▶ AVAILABLE DATA:
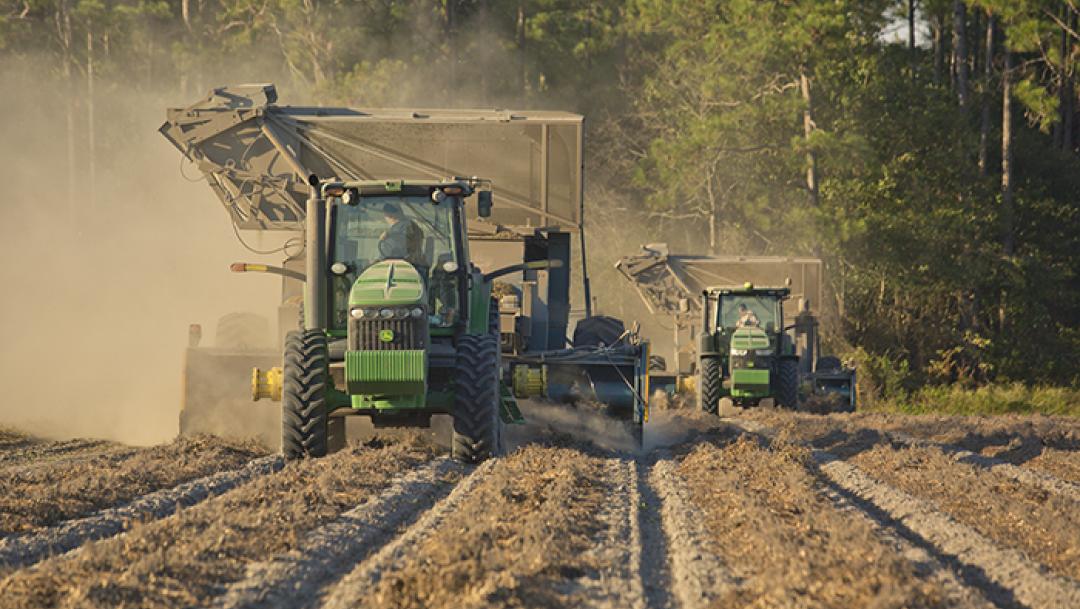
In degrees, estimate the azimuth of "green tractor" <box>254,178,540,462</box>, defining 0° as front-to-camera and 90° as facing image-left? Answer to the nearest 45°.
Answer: approximately 0°

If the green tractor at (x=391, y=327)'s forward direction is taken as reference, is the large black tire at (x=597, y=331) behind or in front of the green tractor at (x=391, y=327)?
behind

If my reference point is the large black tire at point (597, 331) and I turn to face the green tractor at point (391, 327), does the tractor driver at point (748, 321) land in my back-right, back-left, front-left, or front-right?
back-left

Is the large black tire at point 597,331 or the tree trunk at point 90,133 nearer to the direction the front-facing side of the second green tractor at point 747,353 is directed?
the large black tire

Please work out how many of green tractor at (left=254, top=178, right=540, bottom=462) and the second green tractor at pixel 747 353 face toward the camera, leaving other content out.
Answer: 2

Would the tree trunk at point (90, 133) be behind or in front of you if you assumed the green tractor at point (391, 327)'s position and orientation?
behind

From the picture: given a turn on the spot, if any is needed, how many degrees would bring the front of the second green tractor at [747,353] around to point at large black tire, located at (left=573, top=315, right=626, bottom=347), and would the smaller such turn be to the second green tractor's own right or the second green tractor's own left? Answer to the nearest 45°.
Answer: approximately 45° to the second green tractor's own right
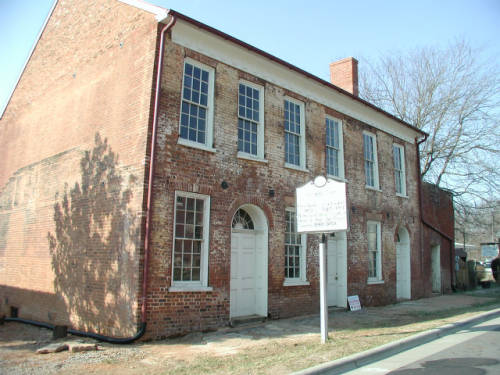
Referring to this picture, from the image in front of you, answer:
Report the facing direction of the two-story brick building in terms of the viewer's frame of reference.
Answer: facing the viewer and to the right of the viewer

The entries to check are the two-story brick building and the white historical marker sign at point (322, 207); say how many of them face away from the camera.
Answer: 0

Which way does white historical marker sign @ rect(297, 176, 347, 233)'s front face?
toward the camera

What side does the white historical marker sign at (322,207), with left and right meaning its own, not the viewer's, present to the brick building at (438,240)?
back

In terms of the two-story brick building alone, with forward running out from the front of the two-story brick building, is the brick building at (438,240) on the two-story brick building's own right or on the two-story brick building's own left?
on the two-story brick building's own left

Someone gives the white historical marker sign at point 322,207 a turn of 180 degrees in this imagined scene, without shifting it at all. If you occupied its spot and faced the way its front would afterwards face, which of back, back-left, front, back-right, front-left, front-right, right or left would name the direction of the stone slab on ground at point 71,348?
left

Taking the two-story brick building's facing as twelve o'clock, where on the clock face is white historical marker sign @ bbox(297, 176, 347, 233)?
The white historical marker sign is roughly at 12 o'clock from the two-story brick building.

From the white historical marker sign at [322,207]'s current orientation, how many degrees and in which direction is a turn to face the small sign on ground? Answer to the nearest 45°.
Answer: approximately 180°
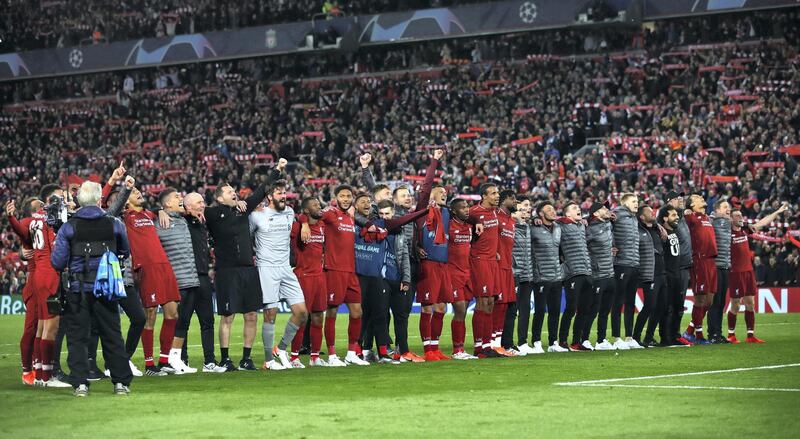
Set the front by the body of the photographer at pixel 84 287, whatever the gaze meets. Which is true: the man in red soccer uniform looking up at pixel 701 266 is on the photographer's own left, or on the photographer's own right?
on the photographer's own right

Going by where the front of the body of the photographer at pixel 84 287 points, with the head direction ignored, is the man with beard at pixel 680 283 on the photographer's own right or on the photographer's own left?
on the photographer's own right

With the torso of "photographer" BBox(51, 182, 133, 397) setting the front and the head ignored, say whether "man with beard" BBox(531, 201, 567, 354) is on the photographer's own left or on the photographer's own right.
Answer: on the photographer's own right

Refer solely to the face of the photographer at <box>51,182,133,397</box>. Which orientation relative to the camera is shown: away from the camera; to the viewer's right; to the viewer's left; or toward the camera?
away from the camera

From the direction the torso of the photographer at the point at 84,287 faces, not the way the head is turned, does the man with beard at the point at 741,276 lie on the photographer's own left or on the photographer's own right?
on the photographer's own right

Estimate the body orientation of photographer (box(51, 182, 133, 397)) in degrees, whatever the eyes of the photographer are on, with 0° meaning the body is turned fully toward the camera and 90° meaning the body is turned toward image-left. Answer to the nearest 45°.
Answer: approximately 180°
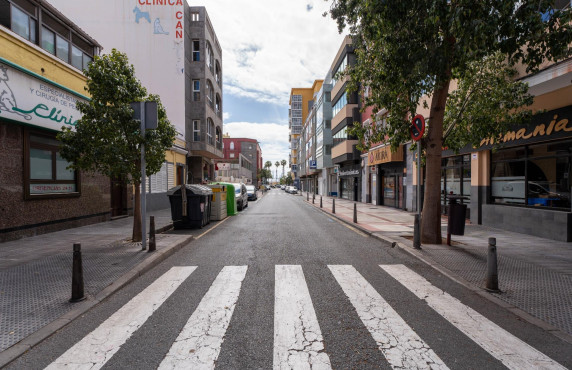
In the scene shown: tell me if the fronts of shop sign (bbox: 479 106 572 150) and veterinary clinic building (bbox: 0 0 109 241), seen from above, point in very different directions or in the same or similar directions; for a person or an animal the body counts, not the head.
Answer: very different directions

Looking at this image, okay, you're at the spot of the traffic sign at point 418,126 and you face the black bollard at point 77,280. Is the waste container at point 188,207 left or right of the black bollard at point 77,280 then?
right

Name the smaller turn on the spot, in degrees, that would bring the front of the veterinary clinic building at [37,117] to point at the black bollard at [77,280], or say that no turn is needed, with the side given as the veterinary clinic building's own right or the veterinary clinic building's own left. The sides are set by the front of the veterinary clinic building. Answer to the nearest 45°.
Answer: approximately 45° to the veterinary clinic building's own right

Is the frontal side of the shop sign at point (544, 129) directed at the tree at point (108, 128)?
yes

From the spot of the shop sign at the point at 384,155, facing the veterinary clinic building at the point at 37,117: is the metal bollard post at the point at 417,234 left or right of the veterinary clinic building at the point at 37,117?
left

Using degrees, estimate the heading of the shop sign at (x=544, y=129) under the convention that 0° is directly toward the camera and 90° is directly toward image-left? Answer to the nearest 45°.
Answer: approximately 45°

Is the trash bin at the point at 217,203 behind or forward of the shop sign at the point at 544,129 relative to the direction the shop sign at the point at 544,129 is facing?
forward

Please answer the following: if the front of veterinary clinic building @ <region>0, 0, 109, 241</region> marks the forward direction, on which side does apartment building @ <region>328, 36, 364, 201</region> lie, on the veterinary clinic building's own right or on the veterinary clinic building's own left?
on the veterinary clinic building's own left

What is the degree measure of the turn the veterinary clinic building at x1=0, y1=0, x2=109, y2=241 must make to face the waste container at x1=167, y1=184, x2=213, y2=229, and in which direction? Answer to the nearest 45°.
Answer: approximately 45° to its left

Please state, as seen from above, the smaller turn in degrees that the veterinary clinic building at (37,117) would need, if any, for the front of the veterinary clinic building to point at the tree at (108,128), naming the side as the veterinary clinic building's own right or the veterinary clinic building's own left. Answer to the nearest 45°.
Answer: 0° — it already faces it

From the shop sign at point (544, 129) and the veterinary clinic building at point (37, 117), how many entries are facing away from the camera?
0

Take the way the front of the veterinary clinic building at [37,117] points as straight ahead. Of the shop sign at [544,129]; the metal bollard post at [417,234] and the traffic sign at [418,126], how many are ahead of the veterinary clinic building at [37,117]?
3

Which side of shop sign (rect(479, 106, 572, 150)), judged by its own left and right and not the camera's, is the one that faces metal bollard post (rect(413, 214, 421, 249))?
front

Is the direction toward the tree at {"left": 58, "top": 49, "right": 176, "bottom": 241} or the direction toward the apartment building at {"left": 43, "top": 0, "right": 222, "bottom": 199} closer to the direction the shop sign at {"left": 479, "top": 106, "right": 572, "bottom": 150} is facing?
the tree

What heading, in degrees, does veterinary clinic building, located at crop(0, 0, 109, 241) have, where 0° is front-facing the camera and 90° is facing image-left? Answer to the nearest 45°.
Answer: approximately 315°
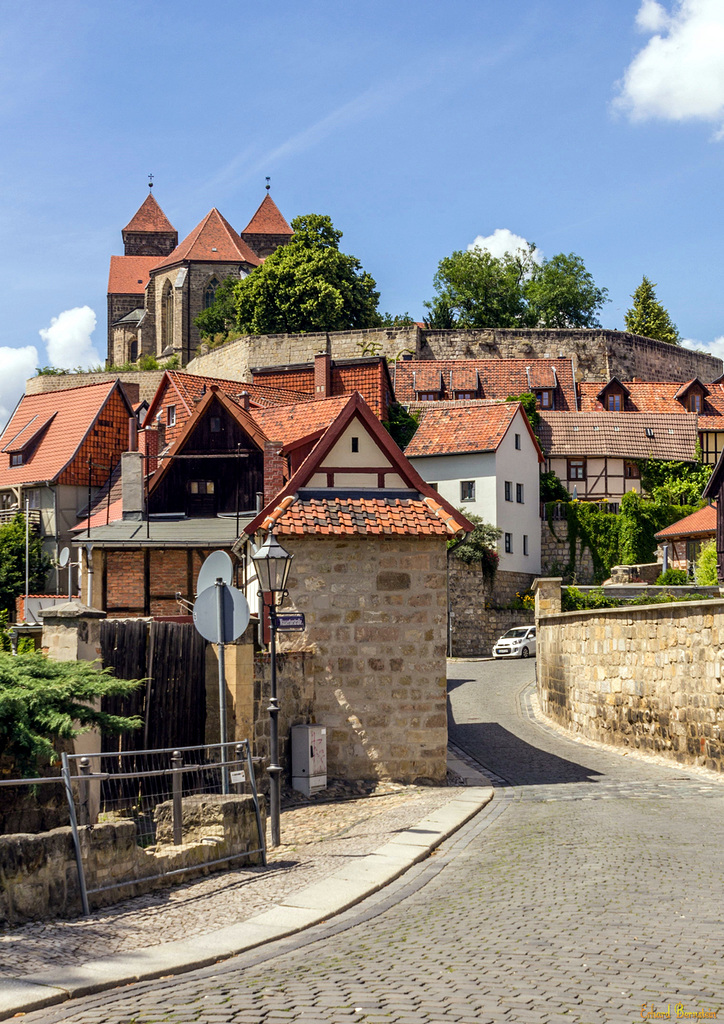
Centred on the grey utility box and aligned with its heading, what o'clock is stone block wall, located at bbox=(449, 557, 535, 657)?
The stone block wall is roughly at 8 o'clock from the grey utility box.

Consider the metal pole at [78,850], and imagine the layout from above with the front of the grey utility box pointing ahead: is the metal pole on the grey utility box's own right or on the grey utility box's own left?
on the grey utility box's own right

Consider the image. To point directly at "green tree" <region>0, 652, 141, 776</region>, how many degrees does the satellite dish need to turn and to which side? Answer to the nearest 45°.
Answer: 0° — it already faces it

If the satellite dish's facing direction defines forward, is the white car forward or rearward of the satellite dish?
rearward

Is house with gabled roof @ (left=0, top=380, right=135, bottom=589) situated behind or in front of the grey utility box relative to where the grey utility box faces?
behind

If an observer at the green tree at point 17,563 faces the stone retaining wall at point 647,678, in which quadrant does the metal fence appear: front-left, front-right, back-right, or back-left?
front-right

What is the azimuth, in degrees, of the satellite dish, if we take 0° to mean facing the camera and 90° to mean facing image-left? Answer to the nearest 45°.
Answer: approximately 45°

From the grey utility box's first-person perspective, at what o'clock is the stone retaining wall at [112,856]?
The stone retaining wall is roughly at 2 o'clock from the grey utility box.

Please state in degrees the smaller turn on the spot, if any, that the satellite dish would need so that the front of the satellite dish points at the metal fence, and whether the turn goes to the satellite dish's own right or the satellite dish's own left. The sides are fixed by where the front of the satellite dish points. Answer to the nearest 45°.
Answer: approximately 45° to the satellite dish's own left

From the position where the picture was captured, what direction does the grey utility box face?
facing the viewer and to the right of the viewer

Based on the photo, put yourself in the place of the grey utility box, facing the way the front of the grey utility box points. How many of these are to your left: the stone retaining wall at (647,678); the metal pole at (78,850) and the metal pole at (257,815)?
1

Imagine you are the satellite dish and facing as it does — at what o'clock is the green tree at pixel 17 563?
The green tree is roughly at 4 o'clock from the satellite dish.

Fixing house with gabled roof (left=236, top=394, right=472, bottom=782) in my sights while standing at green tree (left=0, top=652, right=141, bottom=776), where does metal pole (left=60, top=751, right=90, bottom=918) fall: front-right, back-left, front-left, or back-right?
back-right

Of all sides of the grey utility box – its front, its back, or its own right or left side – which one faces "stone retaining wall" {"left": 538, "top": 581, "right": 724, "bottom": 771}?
left

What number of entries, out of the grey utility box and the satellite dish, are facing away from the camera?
0
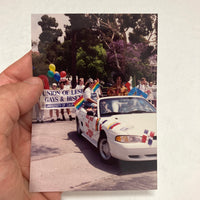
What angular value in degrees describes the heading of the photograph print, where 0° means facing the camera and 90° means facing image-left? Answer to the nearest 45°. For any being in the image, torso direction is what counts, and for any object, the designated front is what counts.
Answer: approximately 0°
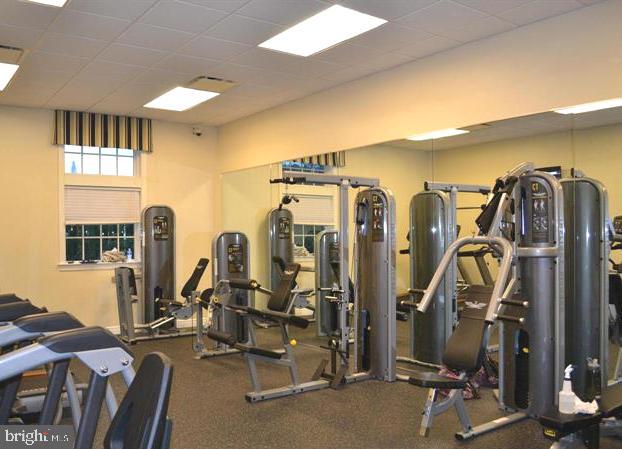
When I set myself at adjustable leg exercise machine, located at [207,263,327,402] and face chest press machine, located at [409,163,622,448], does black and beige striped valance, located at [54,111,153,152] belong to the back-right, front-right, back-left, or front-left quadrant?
back-left

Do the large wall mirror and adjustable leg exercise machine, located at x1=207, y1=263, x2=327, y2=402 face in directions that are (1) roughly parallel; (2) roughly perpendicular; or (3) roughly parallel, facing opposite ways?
roughly parallel

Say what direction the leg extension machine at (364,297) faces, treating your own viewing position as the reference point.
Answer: facing the viewer and to the left of the viewer

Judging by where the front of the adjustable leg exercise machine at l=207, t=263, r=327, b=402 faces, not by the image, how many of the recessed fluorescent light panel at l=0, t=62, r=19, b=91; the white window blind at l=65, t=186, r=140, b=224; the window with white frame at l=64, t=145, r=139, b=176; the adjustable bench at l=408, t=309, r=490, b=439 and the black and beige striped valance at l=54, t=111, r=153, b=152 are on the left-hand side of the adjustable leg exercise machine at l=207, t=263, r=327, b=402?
1

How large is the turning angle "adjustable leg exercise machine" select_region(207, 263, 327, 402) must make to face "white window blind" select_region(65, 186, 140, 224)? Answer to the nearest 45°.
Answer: approximately 90° to its right

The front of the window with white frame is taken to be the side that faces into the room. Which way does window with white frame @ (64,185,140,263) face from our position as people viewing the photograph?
facing the viewer

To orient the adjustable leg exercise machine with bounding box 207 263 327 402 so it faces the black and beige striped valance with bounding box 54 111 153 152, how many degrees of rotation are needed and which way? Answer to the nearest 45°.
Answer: approximately 90° to its right

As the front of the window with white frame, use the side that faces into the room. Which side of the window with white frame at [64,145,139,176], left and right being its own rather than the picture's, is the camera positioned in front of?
front

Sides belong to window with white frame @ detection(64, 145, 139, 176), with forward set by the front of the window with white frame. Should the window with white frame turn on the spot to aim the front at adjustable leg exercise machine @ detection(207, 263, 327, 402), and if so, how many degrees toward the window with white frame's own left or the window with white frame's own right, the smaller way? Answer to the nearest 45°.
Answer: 0° — it already faces it

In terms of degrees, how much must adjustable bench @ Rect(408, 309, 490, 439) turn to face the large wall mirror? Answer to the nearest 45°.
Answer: approximately 135° to its right

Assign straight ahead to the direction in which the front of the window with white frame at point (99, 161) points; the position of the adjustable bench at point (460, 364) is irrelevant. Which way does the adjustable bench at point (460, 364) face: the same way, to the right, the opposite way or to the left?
to the right

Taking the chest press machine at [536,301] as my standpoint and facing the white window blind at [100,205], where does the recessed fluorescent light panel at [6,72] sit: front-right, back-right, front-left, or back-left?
front-left
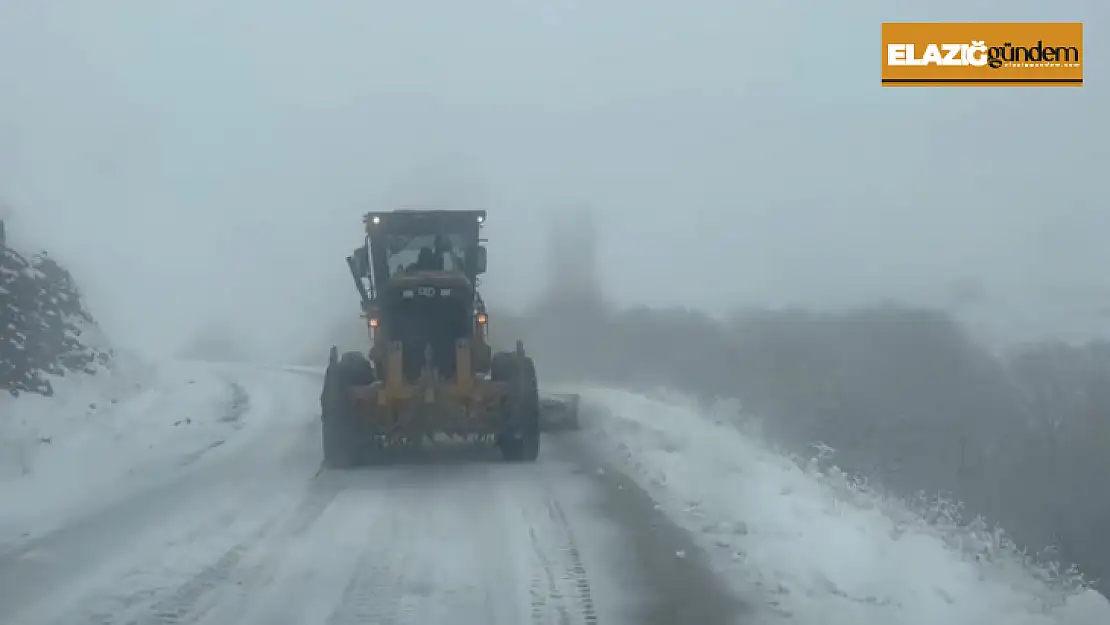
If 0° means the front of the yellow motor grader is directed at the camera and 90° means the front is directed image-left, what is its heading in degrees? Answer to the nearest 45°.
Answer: approximately 180°
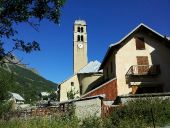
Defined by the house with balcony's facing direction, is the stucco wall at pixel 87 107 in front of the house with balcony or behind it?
in front

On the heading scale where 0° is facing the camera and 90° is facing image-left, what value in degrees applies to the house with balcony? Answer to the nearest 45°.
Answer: approximately 0°

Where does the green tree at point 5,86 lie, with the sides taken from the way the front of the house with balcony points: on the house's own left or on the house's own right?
on the house's own right

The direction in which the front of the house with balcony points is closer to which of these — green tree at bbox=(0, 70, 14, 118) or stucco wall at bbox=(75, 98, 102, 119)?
the stucco wall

▶ AIM OF THE TASK:
Reproduce the material above word for word, beginning at its start and ending with the line that contains "Answer: approximately 45° to the second", including that line. Omit the pictures from your reproduction.

▶ OUTPUT OF THE TASK:
In degrees, estimate the azimuth of "green tractor" <box>254,178,540,462</box>, defining 0° as front-to-camera and 90° as facing image-left? Answer to the nearest 45°.
Answer: approximately 0°

If the green tractor at (x=391, y=327)'s forward direction is taken as reference, is the large black tire at (x=597, y=331) behind or in front of the green tractor at (x=391, y=327)?
behind

If my reference point is the large black tire at point (597, 331) and I turn to face the green tractor at point (391, 327), does the tractor driver at point (748, 321) land in my back-right, back-left, front-left, or front-right?
back-left

Is the large black tire at point 597,331 or the tree trunk at point 90,133 nearer to the direction the front-facing side of the second green tractor at point 747,353 is directed?
the large black tire

Please work out how many of green tractor at (left=254, top=178, right=540, bottom=462) and the second green tractor at pixel 747 353 face toward the camera, leaving other content out.
Answer: 2

Would the tree trunk at point (90, 133) be behind or in front of you if you assumed the green tractor at point (391, 327)'s position and orientation?
behind

From the picture: given a turn on the spot, if any is needed, how many degrees would bring the front of the second green tractor at [747,353] around to point at large black tire, located at (left=573, top=315, right=626, bottom=347), and would the smaller such turn be to the second green tractor's own right or the second green tractor's own left? Answer to the nearest 45°.
Answer: approximately 45° to the second green tractor's own right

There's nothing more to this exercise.